Edgemere Resident Leads Virtual Travels
Jack Tutterrow, 79, in the late 1990s started working with Dallas Afterschool, a nonprofit that provides training and other resources to afterschool sites that serve low income students. He donated hundreds of computers during that time.
Recently committed to spending more time with students in the network, he’s turned his attention to teaching with virtual reality and Google Expeditions.
Using the teaching tool, which allows educators to lead virtual trips all over the world, Tutterrow is helping fourth and fifth graders experience and learn about places they normally wouldn’t have the opportunity to visit.
The idea came to Tutterrow during a 2015 family vacation to Cuba, where he came across a small museum that had the words “Google + Art” on the front. He saw students working on Google Chromebooks, and was inspired to explore what the company was doing to further education.

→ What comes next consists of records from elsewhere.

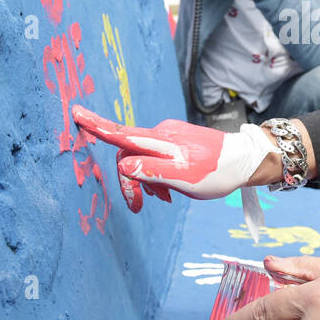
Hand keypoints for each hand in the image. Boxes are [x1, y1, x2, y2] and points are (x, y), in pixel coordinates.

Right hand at [71, 107, 280, 211]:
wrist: (245, 162)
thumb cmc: (216, 172)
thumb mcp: (182, 178)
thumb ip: (151, 171)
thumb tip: (122, 166)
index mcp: (160, 141)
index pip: (121, 133)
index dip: (96, 126)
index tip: (75, 113)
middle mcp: (161, 133)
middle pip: (129, 154)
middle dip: (129, 181)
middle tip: (139, 206)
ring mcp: (169, 136)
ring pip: (143, 159)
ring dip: (146, 181)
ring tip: (165, 198)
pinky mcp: (177, 142)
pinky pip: (156, 158)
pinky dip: (158, 176)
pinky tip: (171, 190)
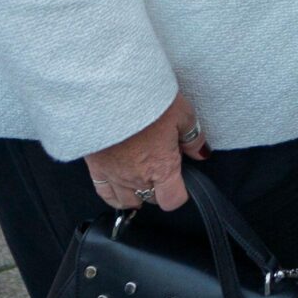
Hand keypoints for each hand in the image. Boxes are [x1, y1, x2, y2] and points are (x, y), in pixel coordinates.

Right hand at [82, 89, 209, 212]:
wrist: (109, 96)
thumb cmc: (146, 102)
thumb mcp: (182, 114)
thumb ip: (192, 138)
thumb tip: (201, 153)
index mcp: (162, 167)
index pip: (173, 200)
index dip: (179, 193)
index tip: (181, 180)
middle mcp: (138, 178)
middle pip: (152, 198)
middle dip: (159, 188)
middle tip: (162, 168)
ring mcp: (115, 176)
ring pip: (127, 201)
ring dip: (137, 194)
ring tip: (142, 179)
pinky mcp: (96, 168)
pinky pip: (104, 194)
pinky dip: (113, 195)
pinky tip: (119, 189)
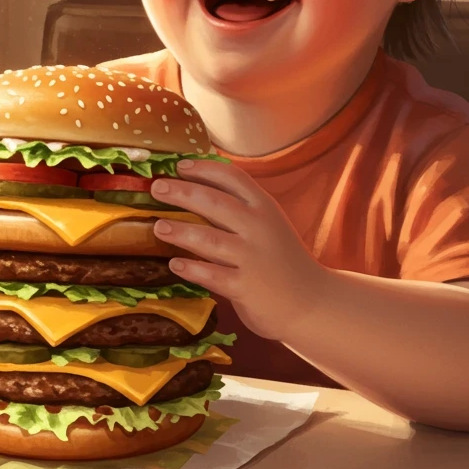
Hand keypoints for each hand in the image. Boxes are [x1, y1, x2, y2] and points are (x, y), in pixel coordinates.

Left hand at [151, 159, 326, 341]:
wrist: (312, 302)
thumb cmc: (281, 260)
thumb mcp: (268, 225)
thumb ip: (239, 209)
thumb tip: (194, 188)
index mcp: (264, 207)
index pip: (233, 178)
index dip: (203, 169)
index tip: (179, 166)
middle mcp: (259, 228)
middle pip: (215, 202)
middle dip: (182, 193)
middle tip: (157, 188)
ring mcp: (253, 258)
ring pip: (209, 239)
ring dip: (181, 231)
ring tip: (158, 227)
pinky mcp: (246, 287)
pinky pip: (212, 275)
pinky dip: (192, 269)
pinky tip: (174, 264)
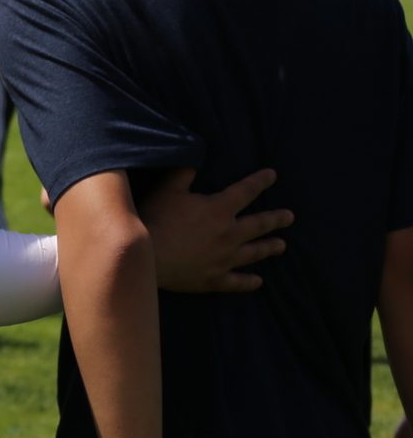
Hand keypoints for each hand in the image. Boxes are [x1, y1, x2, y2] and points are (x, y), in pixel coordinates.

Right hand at [141, 167, 291, 292]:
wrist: (147, 256)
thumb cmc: (157, 218)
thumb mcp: (168, 189)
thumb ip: (184, 173)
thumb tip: (194, 155)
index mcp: (219, 210)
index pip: (245, 191)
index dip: (259, 182)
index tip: (273, 175)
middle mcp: (229, 234)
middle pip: (258, 225)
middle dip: (276, 219)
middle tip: (290, 217)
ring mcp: (224, 259)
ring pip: (254, 253)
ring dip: (269, 248)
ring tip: (282, 245)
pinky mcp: (214, 279)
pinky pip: (237, 282)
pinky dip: (249, 282)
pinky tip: (258, 281)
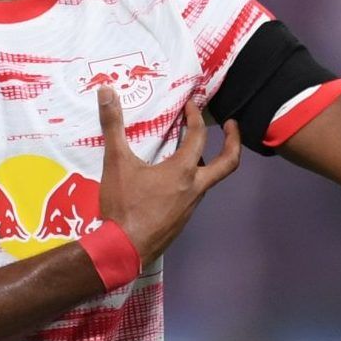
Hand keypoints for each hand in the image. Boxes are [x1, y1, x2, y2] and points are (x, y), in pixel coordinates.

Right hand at [98, 91, 241, 261]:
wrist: (125, 249)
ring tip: (190, 149)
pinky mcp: (183, 220)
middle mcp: (195, 188)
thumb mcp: (116, 162)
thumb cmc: (123, 205)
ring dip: (206, 162)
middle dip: (234, 141)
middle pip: (228, 162)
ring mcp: (192, 206)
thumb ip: (112, 126)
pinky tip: (171, 179)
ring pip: (209, 179)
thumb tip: (106, 92)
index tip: (191, 104)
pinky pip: (194, 194)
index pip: (198, 136)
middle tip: (231, 125)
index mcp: (183, 171)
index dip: (195, 116)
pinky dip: (191, 180)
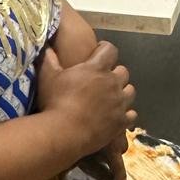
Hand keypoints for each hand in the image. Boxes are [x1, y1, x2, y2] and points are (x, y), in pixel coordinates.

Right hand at [36, 43, 135, 179]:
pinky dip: (125, 114)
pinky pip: (131, 114)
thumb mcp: (48, 78)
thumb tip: (48, 46)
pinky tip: (116, 116)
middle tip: (103, 80)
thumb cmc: (56, 102)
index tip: (98, 52)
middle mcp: (112, 83)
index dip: (105, 49)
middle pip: (123, 72)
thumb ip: (49, 60)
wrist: (64, 133)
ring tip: (111, 98)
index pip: (110, 50)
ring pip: (130, 91)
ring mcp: (120, 103)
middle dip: (114, 73)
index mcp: (97, 68)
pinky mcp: (121, 122)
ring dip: (122, 92)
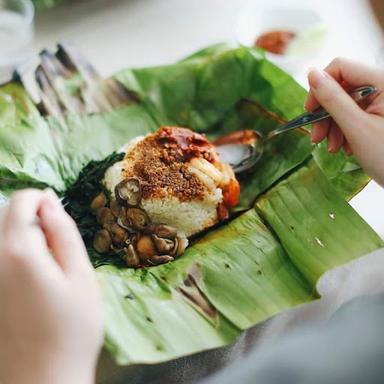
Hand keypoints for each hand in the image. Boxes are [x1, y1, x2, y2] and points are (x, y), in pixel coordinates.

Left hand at [0, 189, 102, 383]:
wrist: (42, 379)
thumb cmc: (72, 327)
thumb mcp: (80, 274)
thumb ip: (63, 233)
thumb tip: (49, 201)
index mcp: (18, 252)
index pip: (20, 201)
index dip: (41, 199)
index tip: (59, 215)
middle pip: (3, 215)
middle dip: (30, 216)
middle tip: (56, 243)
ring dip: (20, 233)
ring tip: (45, 260)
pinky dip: (12, 252)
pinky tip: (31, 275)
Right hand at [305, 58, 383, 186]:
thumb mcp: (356, 128)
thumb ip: (333, 99)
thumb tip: (311, 74)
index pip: (340, 68)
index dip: (320, 87)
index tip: (309, 112)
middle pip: (342, 88)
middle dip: (326, 114)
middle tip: (317, 139)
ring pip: (346, 104)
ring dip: (334, 126)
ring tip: (334, 148)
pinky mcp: (382, 114)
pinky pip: (356, 114)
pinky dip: (345, 130)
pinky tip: (346, 147)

“I would get up early every morning and start looking at what Google was up to,” Tutterrow said. “I came across Google Expeditions, and when I came back, I decided that I was just going to work with the kids.”

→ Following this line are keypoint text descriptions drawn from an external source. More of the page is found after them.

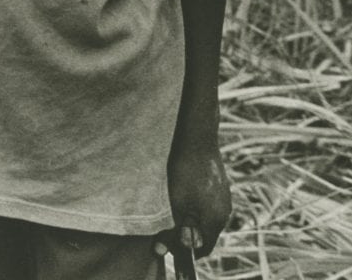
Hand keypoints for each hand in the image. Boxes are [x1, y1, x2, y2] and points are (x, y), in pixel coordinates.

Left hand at [154, 138, 231, 260]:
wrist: (197, 137)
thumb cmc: (185, 170)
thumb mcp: (178, 203)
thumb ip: (181, 229)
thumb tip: (178, 250)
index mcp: (216, 220)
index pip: (203, 248)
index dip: (185, 252)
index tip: (167, 245)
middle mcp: (224, 212)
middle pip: (205, 235)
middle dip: (186, 237)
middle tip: (164, 231)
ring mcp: (224, 199)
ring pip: (206, 221)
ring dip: (190, 223)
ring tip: (172, 213)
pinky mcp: (220, 189)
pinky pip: (208, 208)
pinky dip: (195, 211)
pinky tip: (182, 199)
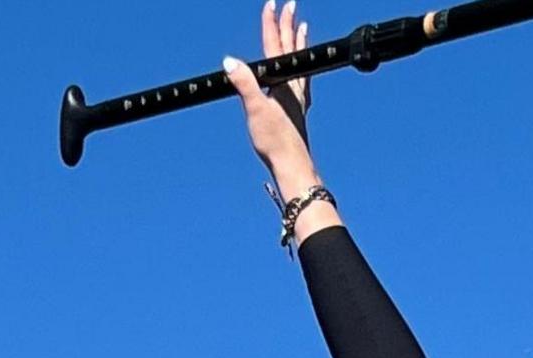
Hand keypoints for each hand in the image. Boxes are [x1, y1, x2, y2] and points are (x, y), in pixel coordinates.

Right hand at [221, 0, 313, 179]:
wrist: (293, 166)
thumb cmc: (276, 142)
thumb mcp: (256, 110)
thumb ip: (244, 84)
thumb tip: (230, 62)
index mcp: (283, 82)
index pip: (275, 45)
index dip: (272, 23)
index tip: (272, 4)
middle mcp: (294, 87)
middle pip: (290, 48)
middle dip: (288, 25)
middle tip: (290, 5)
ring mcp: (298, 98)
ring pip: (298, 62)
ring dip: (297, 43)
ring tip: (301, 28)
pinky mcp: (298, 111)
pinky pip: (301, 80)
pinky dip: (300, 69)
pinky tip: (300, 75)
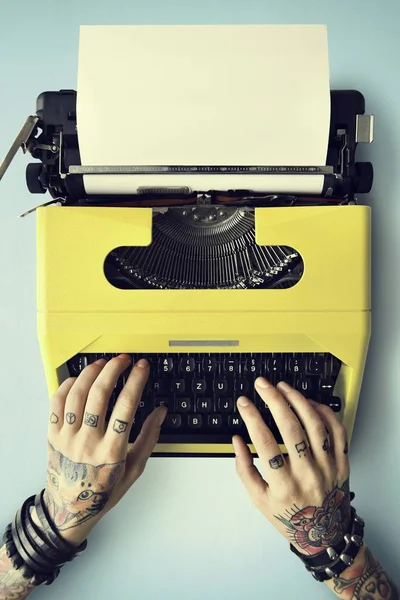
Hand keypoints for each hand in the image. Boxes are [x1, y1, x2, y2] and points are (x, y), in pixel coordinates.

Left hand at [44, 354, 165, 545]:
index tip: (142, 367)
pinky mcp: (52, 435)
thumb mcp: (134, 469)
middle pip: (100, 394)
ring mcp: (67, 437)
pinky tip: (79, 378)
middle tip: (123, 359)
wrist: (70, 509)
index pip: (126, 406)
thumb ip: (149, 438)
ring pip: (77, 395)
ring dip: (91, 373)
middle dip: (114, 370)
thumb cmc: (104, 490)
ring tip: (102, 363)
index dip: (136, 381)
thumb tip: (161, 412)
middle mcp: (88, 442)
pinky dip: (67, 385)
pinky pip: (56, 403)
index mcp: (112, 451)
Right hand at [233, 379, 350, 555]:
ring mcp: (327, 467)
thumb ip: (244, 470)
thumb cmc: (290, 517)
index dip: (252, 418)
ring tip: (283, 387)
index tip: (244, 403)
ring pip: (315, 425)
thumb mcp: (259, 500)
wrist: (325, 535)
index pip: (265, 444)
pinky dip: (323, 412)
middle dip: (274, 400)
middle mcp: (307, 475)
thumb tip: (236, 440)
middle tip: (262, 385)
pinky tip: (308, 402)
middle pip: (291, 429)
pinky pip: (336, 430)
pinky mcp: (342, 462)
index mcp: (284, 486)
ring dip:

Prior to retiring to the Edgemere senior living community, Tutterrow was a mechanical engineer and business entrepreneur. He also spent some time working for electronic components corporation Vernitron. After choosing to leave the white collar world, he focused on smaller personal projects, such as cloud based solutions and virtual reality, at the request of his wife and fifth-grade sweetheart, Victoria.

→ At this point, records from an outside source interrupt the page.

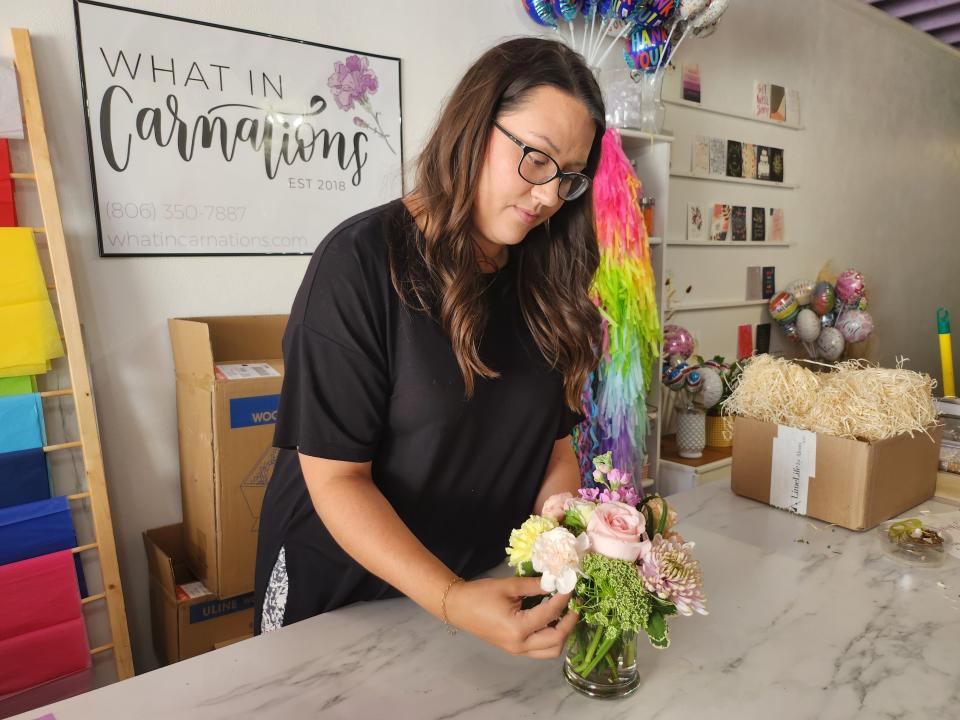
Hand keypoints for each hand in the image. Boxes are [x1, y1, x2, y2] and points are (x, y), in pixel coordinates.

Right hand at [444, 576, 577, 658]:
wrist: (458, 607)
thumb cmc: (480, 594)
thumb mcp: (509, 586)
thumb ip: (535, 585)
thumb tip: (557, 581)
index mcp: (518, 628)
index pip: (551, 614)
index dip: (564, 598)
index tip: (571, 585)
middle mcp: (520, 645)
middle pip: (557, 640)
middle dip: (570, 622)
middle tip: (575, 604)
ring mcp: (517, 650)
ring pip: (551, 651)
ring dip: (562, 634)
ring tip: (564, 613)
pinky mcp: (515, 649)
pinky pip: (540, 650)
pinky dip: (551, 637)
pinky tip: (551, 620)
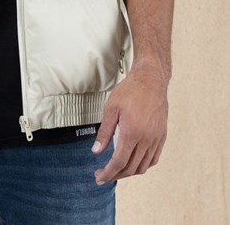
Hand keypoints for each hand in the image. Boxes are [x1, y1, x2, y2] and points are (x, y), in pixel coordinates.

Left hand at [92, 66, 168, 183]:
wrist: (151, 80)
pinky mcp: (162, 136)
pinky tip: (134, 162)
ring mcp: (156, 139)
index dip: (108, 173)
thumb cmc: (130, 90)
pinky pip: (153, 159)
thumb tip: (96, 151)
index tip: (99, 177)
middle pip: (131, 167)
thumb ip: (104, 132)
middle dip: (116, 175)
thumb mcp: (111, 108)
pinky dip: (143, 165)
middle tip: (103, 174)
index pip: (119, 162)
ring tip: (116, 170)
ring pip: (143, 166)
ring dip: (129, 172)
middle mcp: (147, 139)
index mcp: (132, 133)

“She made me promise that whatever wild ideas I had, I would not jeopardize our retirement,” Tutterrow said. “She said, ‘You have big dreams, but big dreams have big risk,’ so I’ve had little dreams but a lot of them as the technology changes.”
Tutterrow’s passion for childhood education originates from an incident he had when he was a young boy. Pretending to be sick, he hatched a plan with his cousin to wait until the school bus had passed and go play.
“My mother stayed home from work that day, and she saw right through,” Tutterrow said. “She made me stay in bed and babied me all day. When she saw the school bus pass again, she said, ‘You can get up now.’ I never laid out another day. The last time I saw my mom, she had dementia. I told her that story, and the last thing I said to her was that I would pass it on.”
At the Edgemere senior living community, Tutterrow has incorporated his work with the children into what he calls the intergenerational program. The program promotes cooperation and learning between Edgemere residents and students, and hosts a monthly virtual reality travel group.
“Independent of health or age at the time of retirement, lifespan is directly correlated to their sense of commitment to something beyond themselves,” Tutterrow said. “This is a way for us to get our residents more committed to things that can add meaning to their lives. We have a lot to offer youth, and the youth have got a lot to offer us.”
For his next project, Tutterrow plans on working with high schoolers to program and build Google’s Raspberry Pi based AIY kits, two do-it-yourself kits that allows one to build and tinker with such intelligent devices as smart cameras and speakers.